O vice-diretor do AECT Rio Minho, Uxío Benítez, disse que “aquela entidade vai articular um posicionamento transfronteiriço conjunto, já que os recursos da região, ainda que estando em território administrativo português, são comuns ao Baixo Minho galego”.

Estaremos vigilantes aos possíveis impactos no rio, no território, nos recursos naturais da região e na qualidade da água. Antes, o Minho era um lugar que parecia que não era de ninguém, nem o defendiam de um lado nem do outro, mas agora existe o AECT e vamos defendê-lo conjuntamente com os concelhos galegos e as câmaras portuguesas”, sublinhou o responsável galego. Os dois responsáveis reuniram-se na terça-feira com o movimento cívico SOS Serra d’Arga, que contesta qualquer projeto de mineração naquele território.

A Serra d’Arga abrange uma área de 10 mil hectares nos concelhos de Caminha, Vila Nova de Cerveira, Viana do Castelo e Ponte de Lima, dos quais 4.280 hectares se encontram classificados como Sítio de Importância Comunitária.

O encontro, pedido pelo movimento, serviu para “solicitar o apoio do AECT Rio Minho na sensibilização de autarcas e de movimentos associativos galegos em prol de uma defesa consensualizada do território comum da Serra d’Arga, no âmbito do processo de mineração de lítio”.

A reunião com aquele agrupamento surge na sequência de “um conjunto de reuniões solicitadas pelo movimento SOS Serra d’Arga aos municípios do Alto Minho que integram o perímetro da Serra d’Arga”, sendo que o encontro com o AECT “procurou valorizar a importância da bacia do rio Minho”.

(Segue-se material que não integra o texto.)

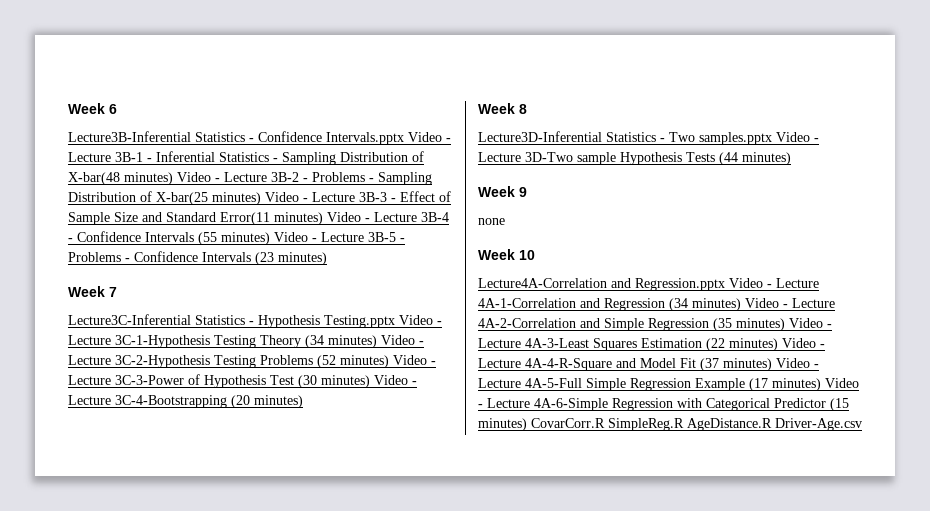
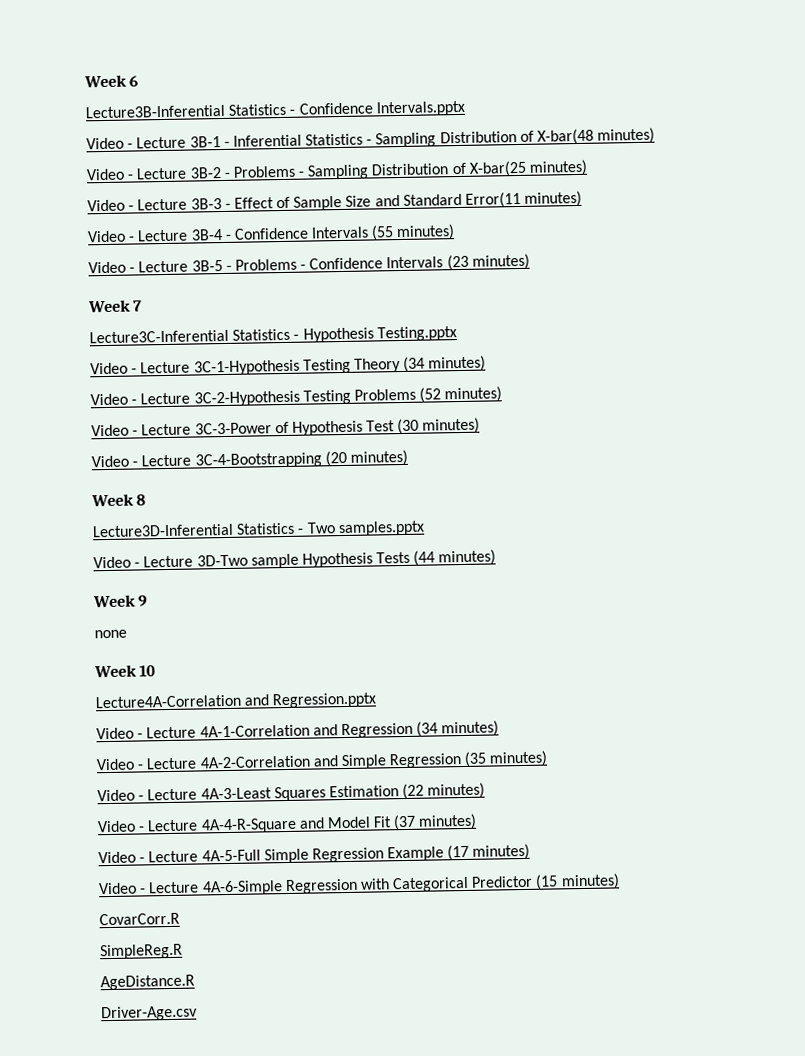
(404, 138) none -> (466, 108) //
(173, 178) none -> (656, 135) //
(261, 198) none -> (589, 167) //
(323, 218) none -> (583, 198) //
(270, 238) none -> (456, 232) //
(395, 321) none -> (457, 334) //
(377, 341) none -> (487, 363) //
(389, 361) none -> (503, 394) //
(370, 381) none -> (481, 425) //
(772, 138) none -> (425, 528) //
(725, 284) none -> (378, 700) //
(741, 304) none -> (500, 728) //
(785, 324) none -> (549, 758) //
(778, 344) none -> (486, 790) //
(772, 364) none -> (478, 821) //
(821, 384) none -> (531, 851) //
(527, 424) none -> (620, 881) //
(605, 423) none -> (180, 919) //
(684, 424) none -> (183, 951) //
(772, 424) none -> (195, 982) //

Desde agosto, que o movimento cívico tem vindo a promover, “contactos diretos com várias associações galegas, no sentido de delinear ações de sensibilização e de apelo popular para o envolvimento nesta causa”.

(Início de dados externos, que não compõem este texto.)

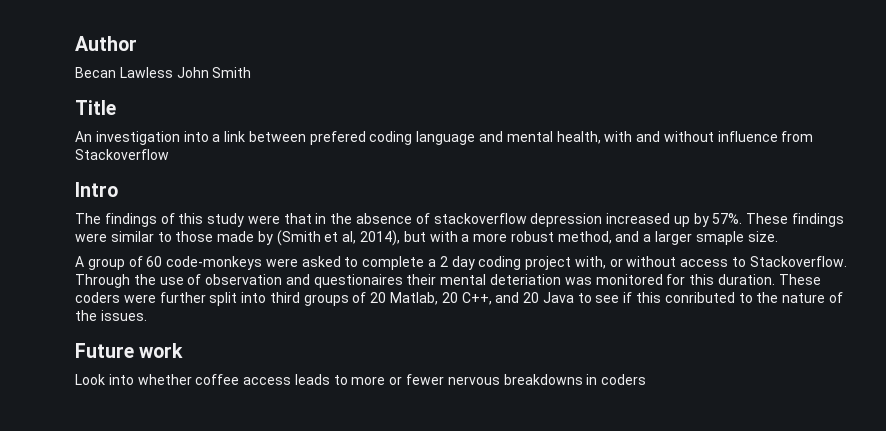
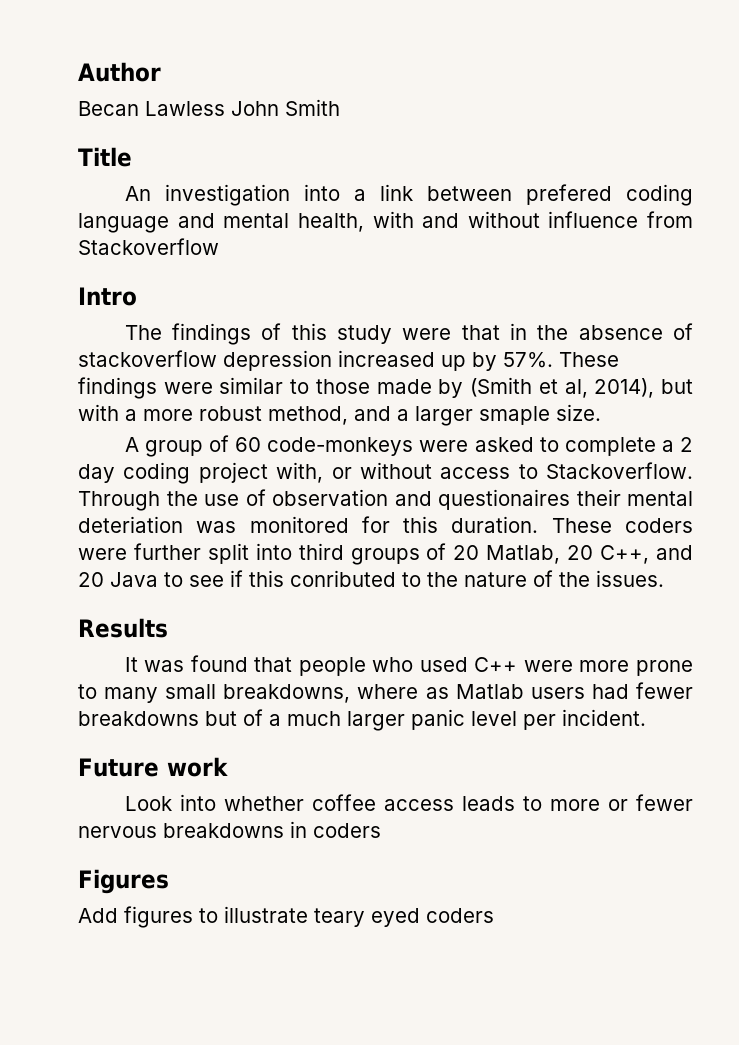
(147, 315) none -> [78,618,168,638] [124,655,693,676] [78,682,693,703] [78,709,646,731] // Results // It was found that people who used C++ were more prone to many small breakdowns, where as Matlab users had fewer breakdowns but of a much larger panic level per incident.
(647, 379) none -> [78,869,169,894] [78,906,494,928] // Figures // Add figures to illustrate teary eyed coders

A representante do movimento, Ludovina Sousa, citada na nota enviada pelo agrupamento, reafirmou que “o rio Minho é um elemento de união”, e que encontro pretendeu “sensibilizar a entidade transfronteiriça para os possíveis e nefastos impactos sobre as águas internacionais do rio Minho, caso o projeto de mineração do Governo português se venha a concretizar nesta região do Alto Minho”.

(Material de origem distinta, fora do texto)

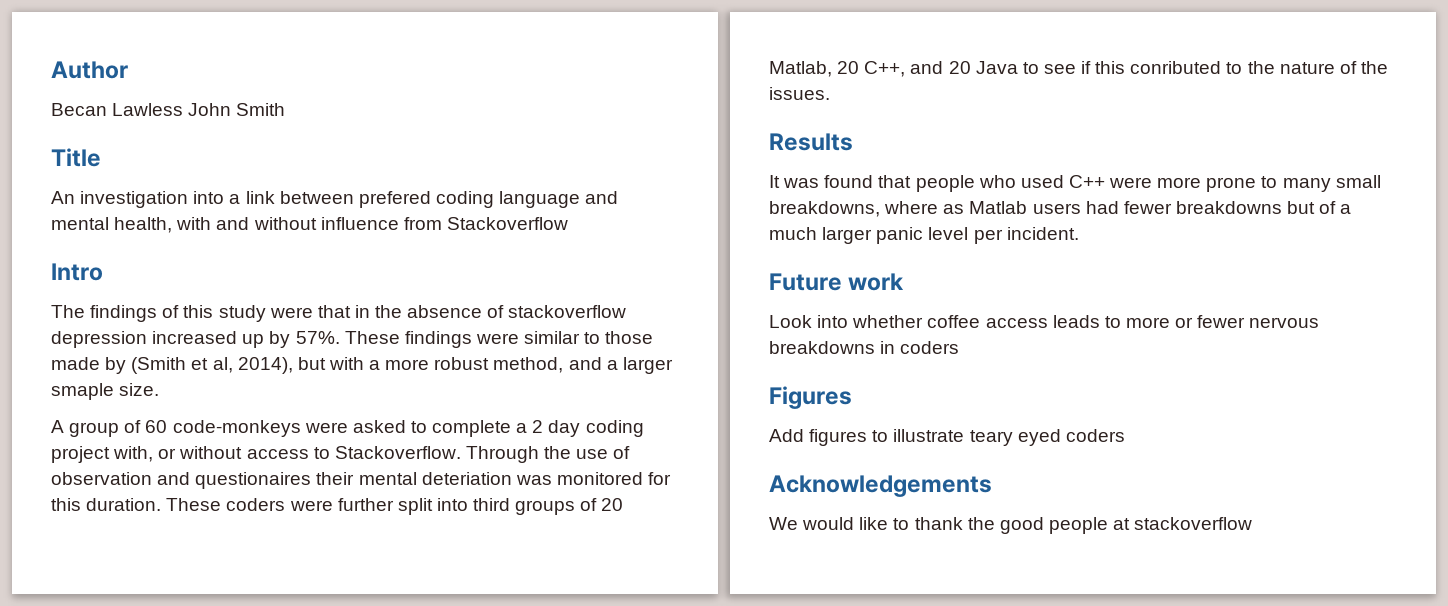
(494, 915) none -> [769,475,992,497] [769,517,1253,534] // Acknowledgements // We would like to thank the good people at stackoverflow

O secretário de Estado Adjunto e da Energia, João Galamba, disse na terça-feira à Lusa que a proposta do Governo inclui oito áreas para o concurso internacional a lançar com vista à prospeção e pesquisa de minérios. A zona de Arga foi, “nos estudos preliminares de 2016, identificada como zona com elevado potencial de lítio”.

A Serra d’Arga está atualmente em fase de classificação como Área de Paisagem Protegida de Interesse Regional, numa iniciativa conjunta daqueles dos concelhos de Caminha, Viana do Castelo, Ponte de Lima e Vila Nova de Cerveira. O processo que deverá estar concluído no início de 2021, para garantir a proteção daquele território.